Descrição de Kalanda ka Imbe por Andrew Battel, in Ravenstein
O Gaga Calando tinha o cabelo muito comprido, enfeitado com muitos colares de concha de bamba, muito apreciadas entre eles, e à volta do pescoço um colar de mazóis, que também são conchas que se encontram na costa e são vendidas entre eles pelo valor equivalente a 20 xelins cada uma; próximo da cintura usava umas contas feitas de ovos de avestruz. Usava também um tecido de palma fino como seda à volta da cintura. Seu corpo era esculpido e cortado com desenhos secos ao sol e todos os dias se untava com gordura humana. Tanto através do nariz como através das orelhas usava pedaços de cobre com cerca de duas polegadas de comprimento. Trazia o corpo sempre pintado de vermelho e branco e tinha sempre vinte ou trinta mulheres que o seguiam quando se deslocava; uma carrega com os arcos e as flechas; quatro deles seguem-no com taças por onde ele bebe, e quando o faz todas se ajoelham, batem palmas e cantam. (The strange Adventures of A. Battell, Londres, 1901)

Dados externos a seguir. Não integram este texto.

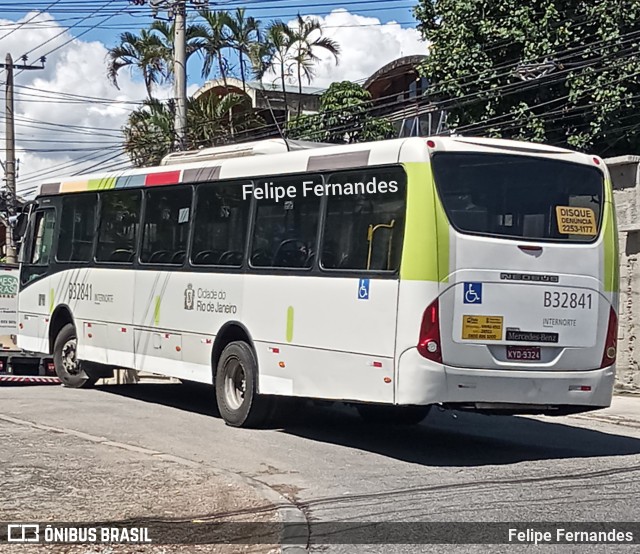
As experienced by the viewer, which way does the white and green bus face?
facing away from the viewer and to the left of the viewer

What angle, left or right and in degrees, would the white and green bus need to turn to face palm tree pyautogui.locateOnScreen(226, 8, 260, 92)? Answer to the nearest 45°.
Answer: approximately 45° to its right

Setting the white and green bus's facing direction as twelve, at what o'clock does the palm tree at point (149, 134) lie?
The palm tree is roughly at 1 o'clock from the white and green bus.

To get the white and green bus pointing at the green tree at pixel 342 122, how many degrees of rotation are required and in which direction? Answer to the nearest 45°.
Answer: approximately 45° to its right

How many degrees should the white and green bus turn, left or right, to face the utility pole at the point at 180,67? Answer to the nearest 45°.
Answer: approximately 45° to its right

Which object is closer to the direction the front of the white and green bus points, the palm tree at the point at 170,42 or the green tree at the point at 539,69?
the palm tree

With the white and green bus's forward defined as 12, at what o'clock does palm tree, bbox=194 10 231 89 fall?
The palm tree is roughly at 1 o'clock from the white and green bus.

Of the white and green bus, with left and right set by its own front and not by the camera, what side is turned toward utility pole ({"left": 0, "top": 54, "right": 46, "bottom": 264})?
front

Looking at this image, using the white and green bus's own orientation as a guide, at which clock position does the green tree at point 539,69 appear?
The green tree is roughly at 2 o'clock from the white and green bus.

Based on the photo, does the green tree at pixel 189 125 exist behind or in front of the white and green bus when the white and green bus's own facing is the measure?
in front

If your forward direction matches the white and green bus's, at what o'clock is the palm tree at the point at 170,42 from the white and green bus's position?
The palm tree is roughly at 1 o'clock from the white and green bus.
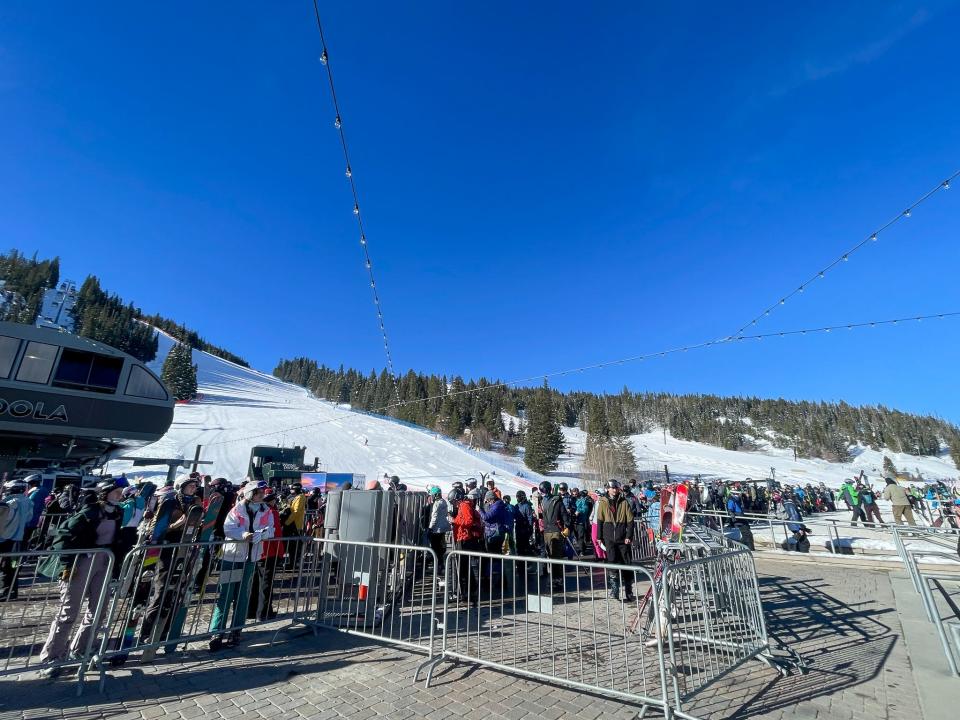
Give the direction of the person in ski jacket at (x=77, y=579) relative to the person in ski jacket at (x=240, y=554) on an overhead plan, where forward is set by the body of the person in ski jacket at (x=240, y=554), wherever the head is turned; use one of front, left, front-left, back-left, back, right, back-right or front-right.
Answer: back-right

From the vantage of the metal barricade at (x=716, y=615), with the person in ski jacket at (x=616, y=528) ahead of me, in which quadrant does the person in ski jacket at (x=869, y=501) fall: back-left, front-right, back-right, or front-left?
front-right

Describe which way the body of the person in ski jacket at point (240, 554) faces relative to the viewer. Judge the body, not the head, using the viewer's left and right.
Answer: facing the viewer and to the right of the viewer

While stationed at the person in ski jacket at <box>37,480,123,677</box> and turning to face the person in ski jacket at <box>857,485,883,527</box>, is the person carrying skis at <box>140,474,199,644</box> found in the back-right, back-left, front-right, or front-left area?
front-left

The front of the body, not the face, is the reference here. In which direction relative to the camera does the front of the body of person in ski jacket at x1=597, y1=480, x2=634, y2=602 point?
toward the camera

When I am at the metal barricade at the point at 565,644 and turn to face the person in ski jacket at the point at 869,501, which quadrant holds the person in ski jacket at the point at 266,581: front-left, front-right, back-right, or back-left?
back-left

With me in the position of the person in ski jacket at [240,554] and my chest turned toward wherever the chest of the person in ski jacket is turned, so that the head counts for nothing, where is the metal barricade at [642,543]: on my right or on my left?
on my left

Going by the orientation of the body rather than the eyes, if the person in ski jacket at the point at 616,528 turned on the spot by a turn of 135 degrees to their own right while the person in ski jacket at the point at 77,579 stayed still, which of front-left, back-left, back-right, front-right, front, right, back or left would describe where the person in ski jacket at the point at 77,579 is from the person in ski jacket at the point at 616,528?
left

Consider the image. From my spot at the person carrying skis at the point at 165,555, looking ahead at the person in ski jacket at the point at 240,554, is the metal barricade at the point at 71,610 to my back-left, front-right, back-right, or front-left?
back-right

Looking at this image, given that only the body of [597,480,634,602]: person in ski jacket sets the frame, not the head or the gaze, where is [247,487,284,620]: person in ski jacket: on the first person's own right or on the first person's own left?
on the first person's own right

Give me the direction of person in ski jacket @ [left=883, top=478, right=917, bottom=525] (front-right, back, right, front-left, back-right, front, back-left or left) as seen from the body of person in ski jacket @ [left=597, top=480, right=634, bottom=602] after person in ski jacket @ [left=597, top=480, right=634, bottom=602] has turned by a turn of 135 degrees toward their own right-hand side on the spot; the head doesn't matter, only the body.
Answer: right

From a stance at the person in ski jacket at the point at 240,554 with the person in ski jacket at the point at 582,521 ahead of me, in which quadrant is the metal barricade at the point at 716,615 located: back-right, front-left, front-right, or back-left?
front-right

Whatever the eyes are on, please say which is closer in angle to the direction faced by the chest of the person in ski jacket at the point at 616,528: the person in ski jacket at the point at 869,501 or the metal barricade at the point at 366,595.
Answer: the metal barricade
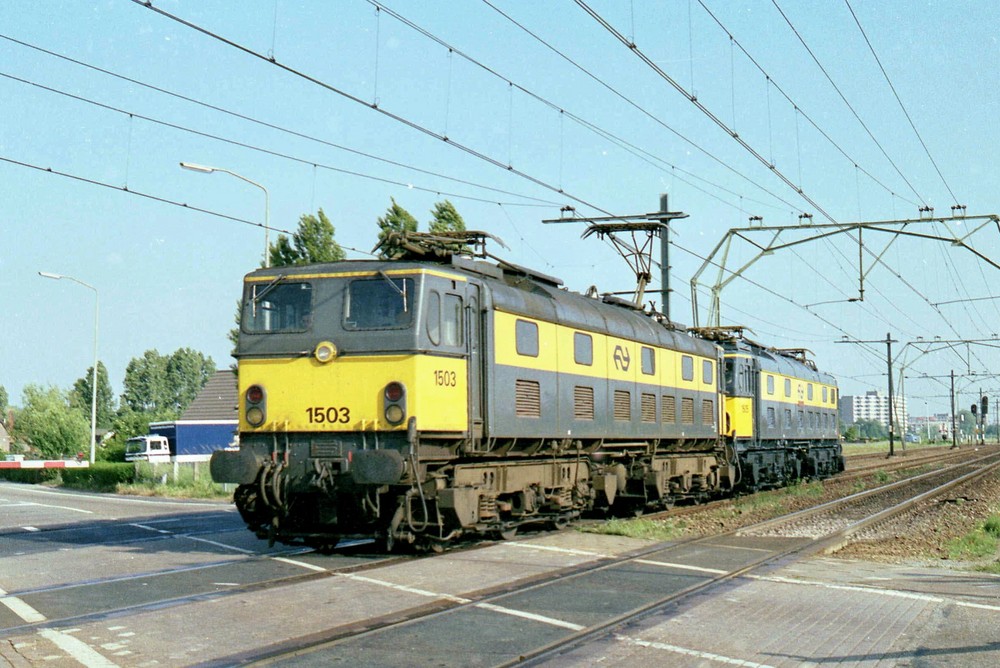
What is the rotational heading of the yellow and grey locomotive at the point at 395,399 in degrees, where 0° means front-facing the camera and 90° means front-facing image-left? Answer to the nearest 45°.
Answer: approximately 45°

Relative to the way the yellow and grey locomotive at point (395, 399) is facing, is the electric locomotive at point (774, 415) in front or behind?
behind

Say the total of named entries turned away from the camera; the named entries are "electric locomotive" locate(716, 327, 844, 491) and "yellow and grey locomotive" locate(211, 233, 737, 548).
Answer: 0

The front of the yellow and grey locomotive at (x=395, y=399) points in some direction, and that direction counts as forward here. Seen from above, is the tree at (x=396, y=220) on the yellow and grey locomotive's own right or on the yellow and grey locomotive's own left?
on the yellow and grey locomotive's own right

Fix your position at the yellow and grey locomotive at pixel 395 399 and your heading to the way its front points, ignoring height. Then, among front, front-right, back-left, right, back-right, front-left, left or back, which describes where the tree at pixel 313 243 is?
back-right

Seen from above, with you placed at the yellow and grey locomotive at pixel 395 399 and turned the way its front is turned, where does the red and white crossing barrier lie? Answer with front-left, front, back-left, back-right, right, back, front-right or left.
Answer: right

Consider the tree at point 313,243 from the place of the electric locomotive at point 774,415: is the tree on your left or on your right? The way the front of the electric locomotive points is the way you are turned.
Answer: on your right

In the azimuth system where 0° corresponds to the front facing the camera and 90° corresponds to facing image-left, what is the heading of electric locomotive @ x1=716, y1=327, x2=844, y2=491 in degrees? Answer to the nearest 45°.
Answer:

Indiferentes às leis portuguesas, como é óbvio, os Mbangala vendiam escravos a quem lhes aparecesse com mercadoria para troca, nomeadamente os “contrabandistas”, homens que faziam o tráfico sem pagar impostos ao rei português. Pelo menos numa ocasião eles juntaram a um grupo de dissidentes do exército português na procura de cativos e do saque, na região da Kisama, a sul do rio Kwanza. O governador português da época, João Furtado de Mendonça, respondendo a um pedido de auxílio de chefes locais, enviou uma expedição em busca dos Mbangala, a qual por fim os obrigou a se retirarem para uma posição defensiva, onde se fortificaram e resistiram a todas as tentativas dos portugueses para os desalojar. Deste primeiro contacto litigioso resultou o reconhecimento por parte das autoridades de Luanda de que pela sua valentia os Mbangala poderiam se tornar valiosos colaboradores e abastecedores do tráfico para quem ganhasse a sua amizade. Convinha pois, obter da parte dos makota Lunda e dos seus seguidores, se não a colaboração, pelo menos a sua neutralidade.